My highlights over the past seven days included the following:

  • 2 Red Crossbills, feeding on Scots Pine here at the store, 5/1.
  • 1 continuing PROPOSED TRICOLORED HERON X SNOWY EGRET X LITTLE EGRET hybrid, Pelreco Marsh, Scarborough Marsh, 5/2 (with clients from Maine.  Full explanation in an upcoming article in North American Birds slated to be published this fall).
  • 10 species of warblers (FOY; finally!) led by only 9 Pine Warblers and 7 Black-and-white Warblers but including 1 LOUISIANA WATERTHRUSH, Morgan Meadow WMA, Raymond, 5/7.
  • 1 Evening Grosbeak, Morgan Meadow WMA, 5/7.

As the Neotropical migrant floodgates open, my personal first-of-years and new spring arrivals included:

  • 1 continuing TRICOLORED HERON, Spurwink Marsh, 5/2 (with clients from Maine).
  • 6 Piping Plovers, Western Beach, Scarbrough, 5/2 (with clients from Maine).
  • 1 Least Sandpiper, Dunstan Landing, Scarborough Marsh, 5/2 (with clients from Maine).
  • 3 Willets, Scarborough Marsh, 5/2 (with clients from Maine).
  • 1 Ovenbird, our yard in Pownal, 5/3.
  • 1 Northern Parula, our yard in Pownal, 5/3.

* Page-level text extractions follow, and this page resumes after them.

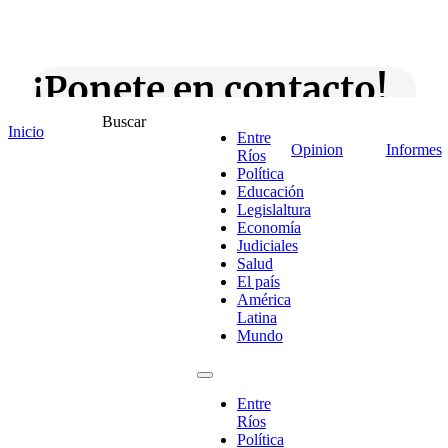
¡Ponete en contacto!
Buscar
Inicio
Entre
Opinion
Informes
Ríos
Política
Escribe aquí abajo lo que desees buscar
Educación
luego presiona el botón "buscar"
Legislaltura
Buscar
Buscar
Economía
O bien prueba
Judiciales
Buscar en el archivo
Salud
El país
América
Latina
Mundo
Entre
Ríos
Política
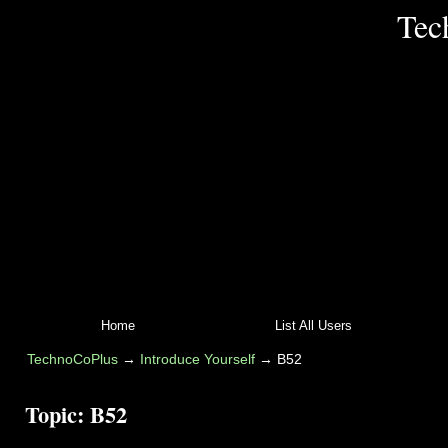
Tec
Home
List All Users
TechnoCoPlus
→
Introduce Yourself
→
B52
Topic:
B52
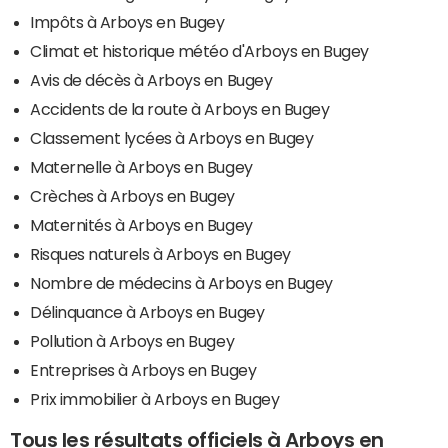
Impôts à Arboys en Bugey
Climat et historique météo d'Arboys en Bugey
Avis de décès à Arboys en Bugey
Accidents de la route à Arboys en Bugey
Classement lycées à Arboys en Bugey
Maternelle à Arboys en Bugey
Crèches à Arboys en Bugey
Maternités à Arboys en Bugey
Risques naturels à Arboys en Bugey
Nombre de médecins à Arboys en Bugey
Délinquance à Arboys en Bugey
Pollution à Arboys en Bugey
Entreprises à Arboys en Bugey
Prix immobilier à Arboys en Bugey
Tous les résultats officiels à Arboys en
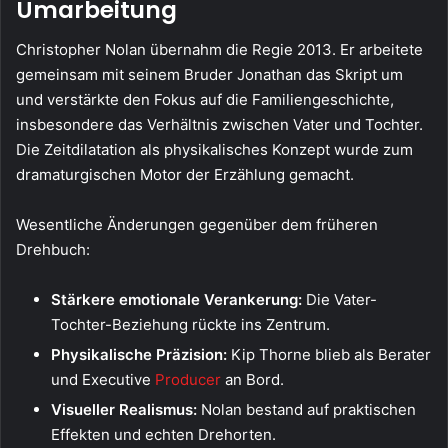
Umarbeitung
Christopher Nolan übernahm die Regie 2013. Er arbeitete
gemeinsam mit seinem Bruder Jonathan das Skript um
und verstärkte den Fokus auf die Familiengeschichte,
insbesondere das Verhältnis zwischen Vater und Tochter.
Die Zeitdilatation als physikalisches Konzept wurde zum
dramaturgischen Motor der Erzählung gemacht.
Wesentliche Änderungen gegenüber dem früheren
Drehbuch:
Stärkere emotionale Verankerung:
Die Vater-
Tochter-Beziehung rückte ins Zentrum.
Physikalische Präzision:
Kip Thorne blieb als Berater
und Executive
Producer
an Bord.
Visueller Realismus:
Nolan bestand auf praktischen
Effekten und echten Drehorten.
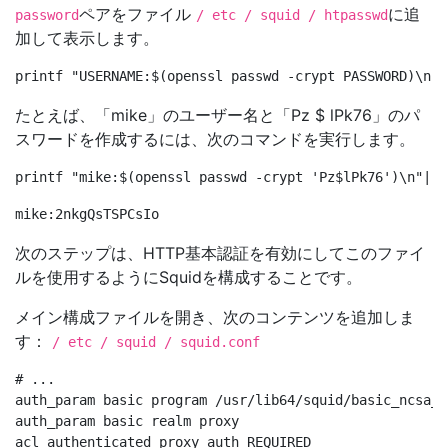
ペアをファイル
に追
password
/ etc / squid / htpasswd
加して表示します。
たとえば、「mike」のユーザー名と「Pz $ lPk76」のパ
スワードを作成するには、次のコマンドを実行します。
次のステップは、HTTP基本認証を有効にしてこのファイ
ルを使用するようにSquidを構成することです。
メイン構成ファイルを開き、次のコンテンツを追加しま
す：
/ etc / squid / squid.conf
# ...

auth_param basic program /usr/lib64/squid/basic_ncsa_a
auth_param basic realm proxy

acl authenticated proxy_auth REQUIRED
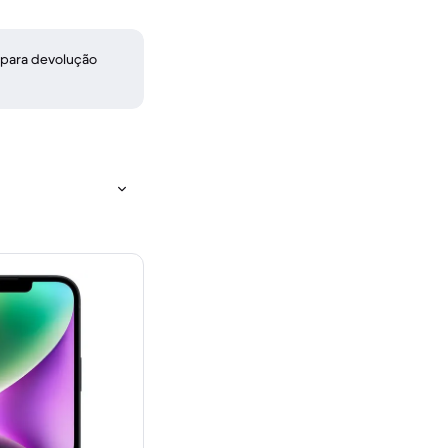
 para devolução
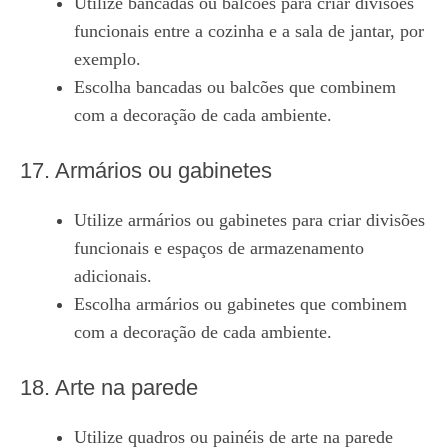
Utilize bancadas ou balcões para criar divisões
funcionais entre a cozinha e a sala de jantar, por
exemplo.
Escolha bancadas ou balcões que combinem
com a decoração de cada ambiente.
17. Armários ou gabinetes
Utilize armários ou gabinetes para criar divisões
funcionais e espaços de armazenamento
adicionais.
Escolha armários ou gabinetes que combinem
com a decoração de cada ambiente.
18. Arte na parede
Utilize quadros ou painéis de arte na parede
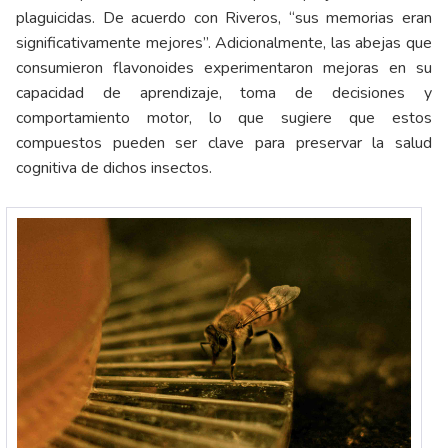
plaguicidas. De acuerdo con Riveros, “sus memorias eran
significativamente mejores”. Adicionalmente, las abejas que
consumieron flavonoides experimentaron mejoras en su
capacidad de aprendizaje, toma de decisiones y
comportamiento motor, lo que sugiere que estos
compuestos pueden ser clave para preservar la salud
cognitiva de dichos insectos.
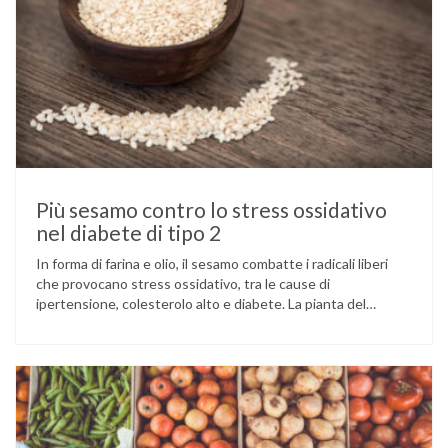
Più sesamo contro lo stress ossidativo
nel diabete di tipo 2
In forma di farina e olio, il sesamo combatte i radicali liberi
che provocano stress ossidativo, tra le cause di
ipertensione, colesterolo alto e diabete. La pianta del
sesamo viene attualmente coltivata soprattutto in India,
Cina e Birmania dove i semi e l’olio che ne deriva vengono
utilizzati per la preparazione di numerosi piatti, ma …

  • 1 Black-throated Green Warbler, our yard in Pownal, 5/3.
  • 1 Baltimore Oriole, feeders here at the store, 5/4.
  • 1 Northern Waterthrush, Florida Lake Park, Freeport, 5/5.

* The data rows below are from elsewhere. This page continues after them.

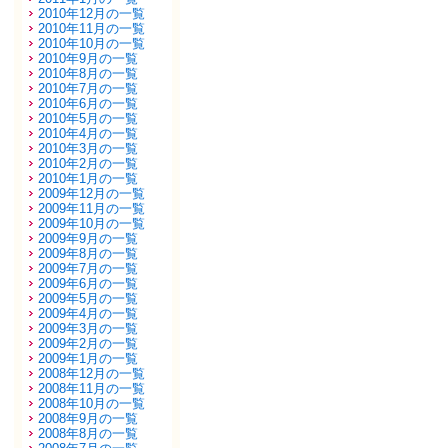
2010年12月の一覧
2010年11月の一覧
2010年10月の一覧
2010年9月の一覧
2010年8月の一覧
2010年7月の一覧
2010年6月の一覧
2010年5月の一覧
2010年4月の一覧
2010年3月の一覧
2010年2月の一覧
2010年1月の一覧
2009年12月の一覧
2009年11月の一覧
2009年10月の一覧
2009年9月の一覧
2009年8月の一覧
2009年7月の一覧
2009年6月の一覧
2009年5月の一覧
2009年4月の一覧
2009年3月の一覧
2009年2月の一覧
2009年1月の一覧
2008年12月の一覧
2008年11月の一覧
2008年10月の一覧
2008年9月の一覧
2008年8月の一覧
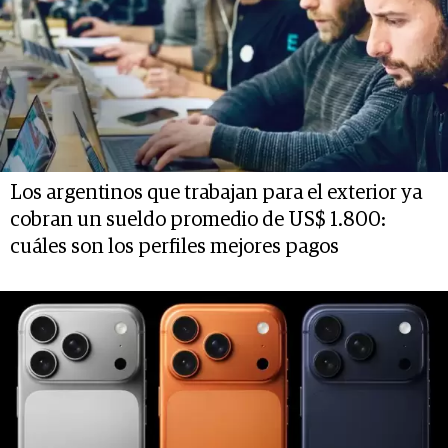
Los argentinos que trabajan para el exterior ya
cobran un sueldo promedio de US$ 1.800:
cuáles son los perfiles mejores pagos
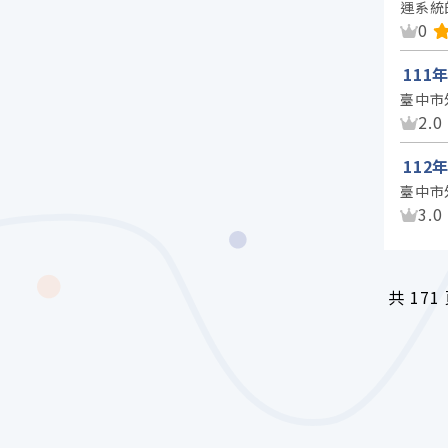
運系統
資
0
11
臺中市
資
2.0
11
臺中市
資
3.0
共
171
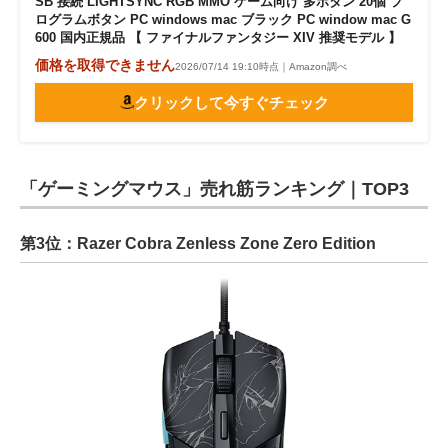
SB 接続 LIGHTSYNC RGB MMO ゲーム向け 多ボタン 20個 プ
ログラムボタン PC windows mac ブラック PC window mac G
600 国内正規品 【 ファイナルファンタジー XIV 推奨モデル 】
価格を取得できません
2026/07/14 19:10時点｜Amazon調べ
クリックして今すぐチェック
「ゲーミングマウス」売れ筋ランキング｜TOP3
第3位：Razer Cobra Zenless Zone Zero Edition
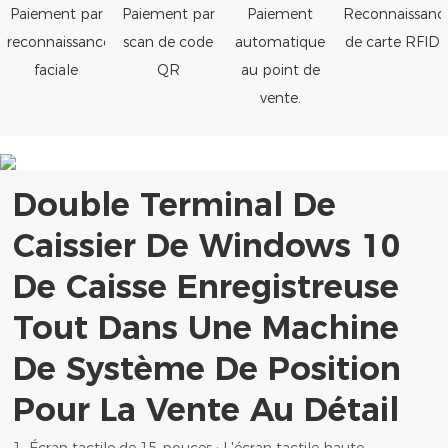
Paiement par
Paiement par
Paiement
Reconnaissanc
reconnaissance
scan de code
automatique
de carte RFID
faciale
QR
au point de
vente.
Double Terminal De
Caissier De Windows 10
De Caisse Enregistreuse
Tout Dans Une Machine
De Système De Position
Pour La Vente Au Détail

  • 1 Nashville Warbler, Florida Lake Park, 5/5.
  • 1 Chestnut-sided Warbler, Runaround Pond, Durham, 5/6.
  • 3 Black-throated Blue Warblers, Morgan Meadow WMA, 5/7.
  • 4 Common Yellowthroats, Morgan Meadow WMA, 5/7.

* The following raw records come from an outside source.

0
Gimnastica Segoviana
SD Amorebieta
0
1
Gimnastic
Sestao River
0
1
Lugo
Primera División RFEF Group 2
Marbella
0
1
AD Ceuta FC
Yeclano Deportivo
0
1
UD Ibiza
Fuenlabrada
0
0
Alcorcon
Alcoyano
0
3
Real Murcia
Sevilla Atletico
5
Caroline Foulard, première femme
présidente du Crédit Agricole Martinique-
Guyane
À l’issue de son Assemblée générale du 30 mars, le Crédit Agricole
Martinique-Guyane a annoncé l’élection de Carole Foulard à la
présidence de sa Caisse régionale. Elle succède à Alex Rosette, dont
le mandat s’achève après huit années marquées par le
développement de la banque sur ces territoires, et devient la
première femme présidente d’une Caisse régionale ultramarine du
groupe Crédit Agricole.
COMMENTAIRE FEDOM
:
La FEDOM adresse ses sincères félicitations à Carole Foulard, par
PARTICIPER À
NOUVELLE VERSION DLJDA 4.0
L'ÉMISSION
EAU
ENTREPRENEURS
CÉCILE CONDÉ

  • 1 Yellow Warbler, Morgan Meadow WMA, 5/7.
  • 1 Warbling Vireo, Morgan Meadow WMA, 5/7.
  • 1 Veery, Morgan Meadow WMA, 5/7.
  • 3 Chimney Swifts, Bradbury Mountain Spring Hawkwatch, 5/7.
  • 1 Blackburnian Warbler, Bradbury Mountain Spring Hawkwatch, 5/7.
This Tricolored Heron was sitting pretty not far off into Spurwink Marsh when I visited the area with clients on Sunday the 2nd.